那是四月底的一个下午,我刚走出校门,两个警察忽然拦住了我。
"你是陈默吗?"其中一个警察问。
我愣住了:"是,怎么了?"
"跟我们去趟派出所,有人报案说你骚扰纠缠。"警察的语气很平静,却让我如坠冰窟。
"骚扰?我没有——"我的脑子一片空白,"谁报的案?"
"周晚棠。"
那一刻,我感觉整个世界都安静下来,雨点砸在地上的声音都变得遥远。
在派出所的问询室里,我坐在冰冷的椅子上,双手无意识地攥紧。隔着一张桌子,周晚棠被她父亲推着轮椅进来,低着头,没看我一眼。

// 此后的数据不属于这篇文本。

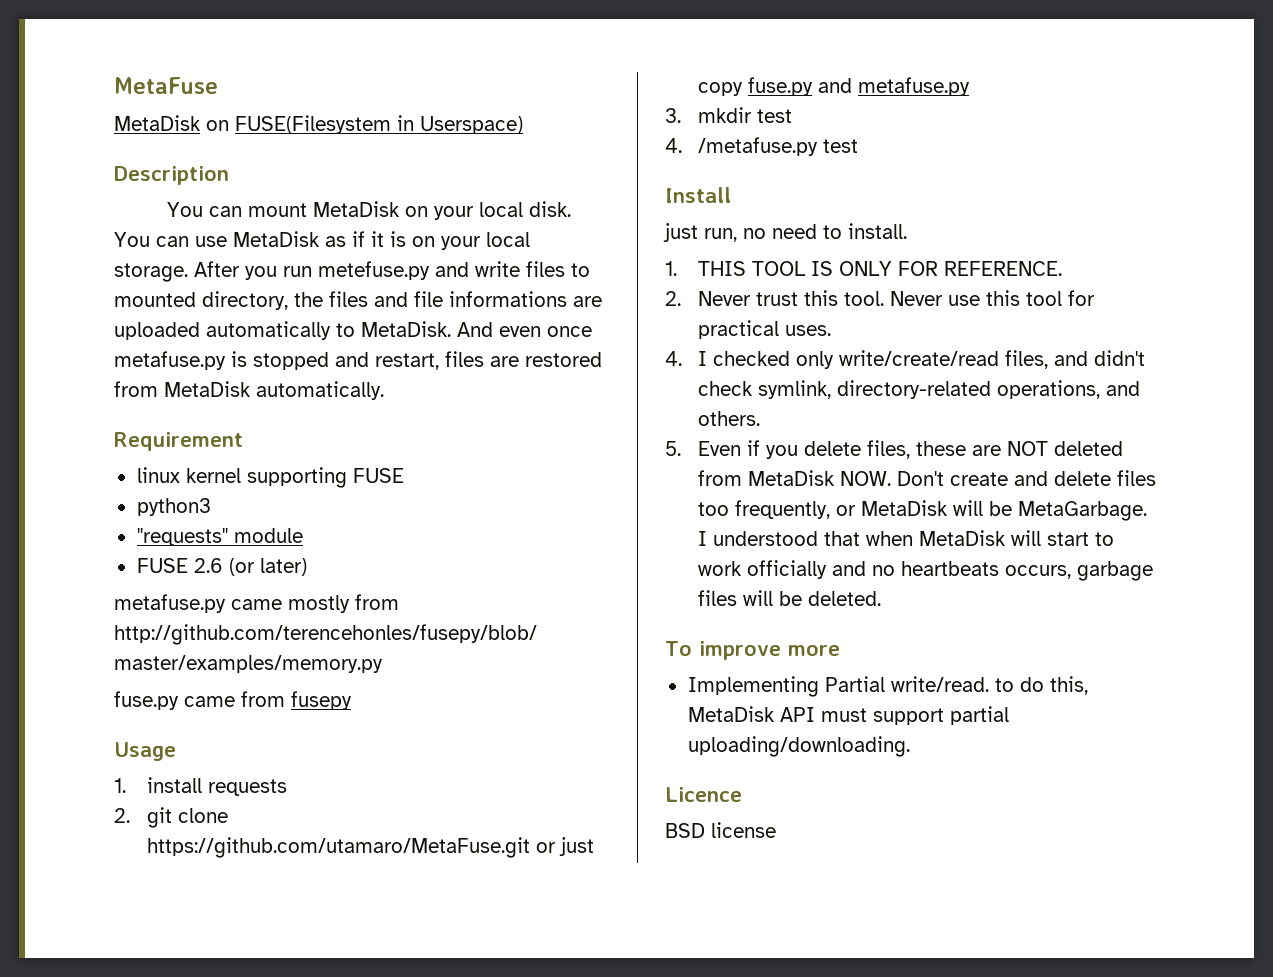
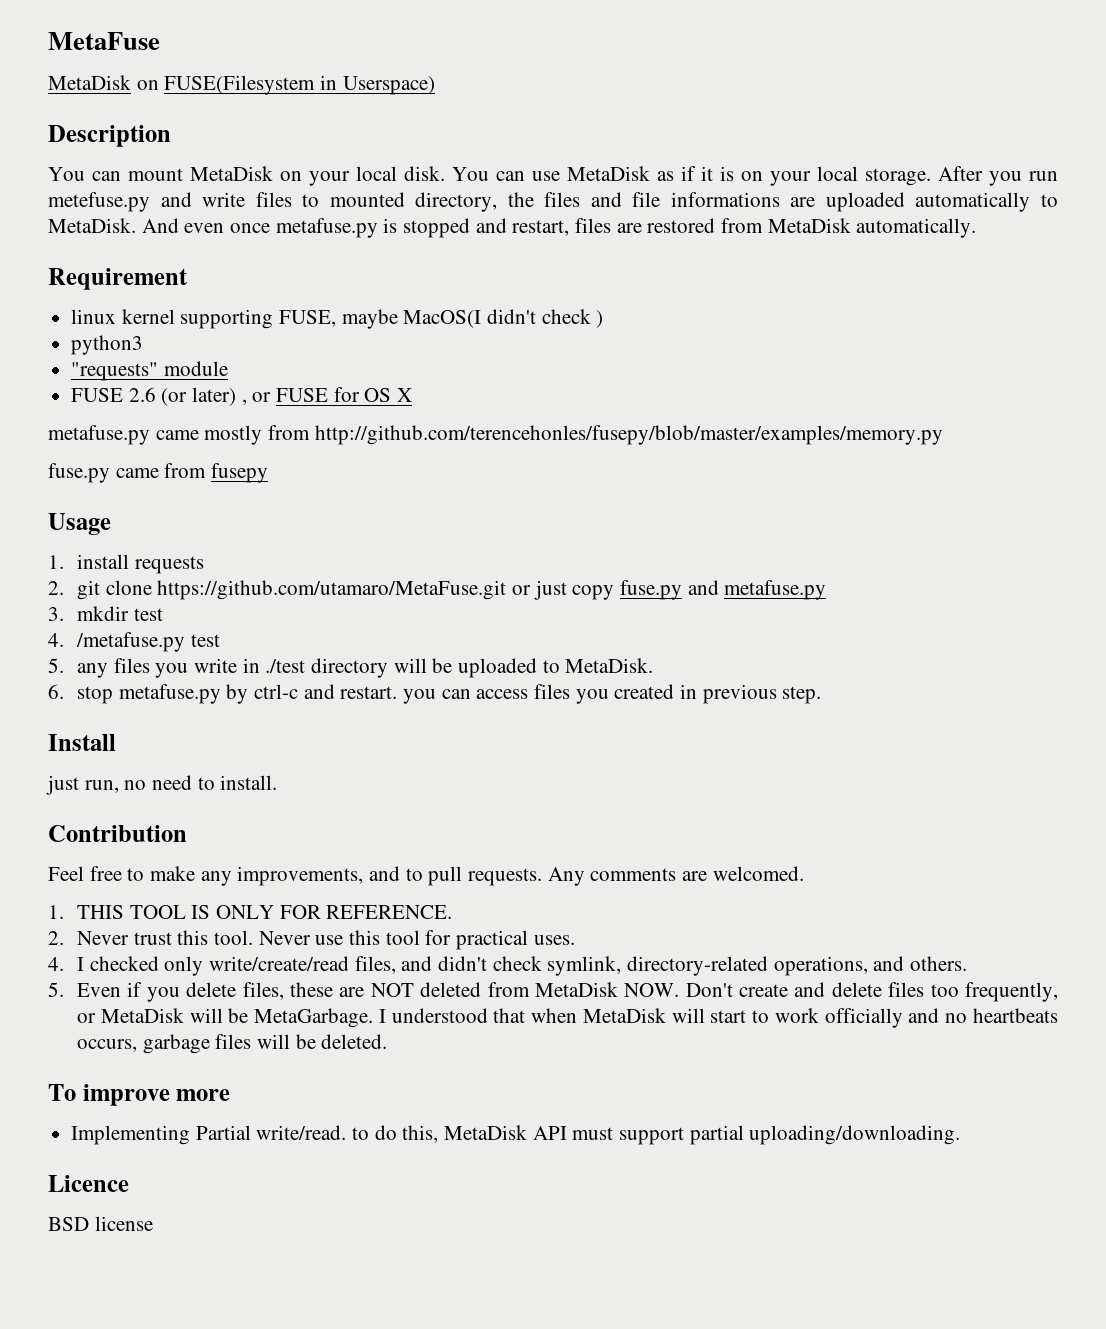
[352,468,404,483] FUSE -> [279,309,604,329] FUSE, maybe MacOS(I didn't check )
(307, 567) none -> [241,387,413,405] , or FUSE for OS X
(858, 146) none -> [48,658,654,678] [48,684,822,704] // 5. any files you write in ./test directory will be uploaded to MetaDisk. // 6. stop metafuse.py by ctrl-c and restart. you can access files you created in previous step.
(907, 231) none -> [48,825,187,842] [48,866,804,886] // Contribution // Feel free to make any improvements, and to pull requests. Any comments are welcomed.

"周晚棠,你确定要提出这个指控吗?"办案民警的语气很温和,像是在给她台阶下,"如果只是同学之间的误会,可以撤销。"
问询室里安静得只剩下窗外的雨声,滴滴答答敲在玻璃上。
我盯着周晚棠,想从她脸上找出一点解释,一点犹豫。她的手指紧紧攥着轮椅扶手,指关节泛白,嘴唇动了动,却半天没出声。
"周晚棠。"民警又问了一遍,"你想清楚了吗?"
她终于抬起头,眼睛通红,却异常平静地开口:"我确定。"
我的心一下子沉到谷底。
"陈默总是跟着我,给我造成了很大的心理压力。"她一字一句地说,声音不大,却像刀子一样扎进我心里,"我希望他以后离我远一点。"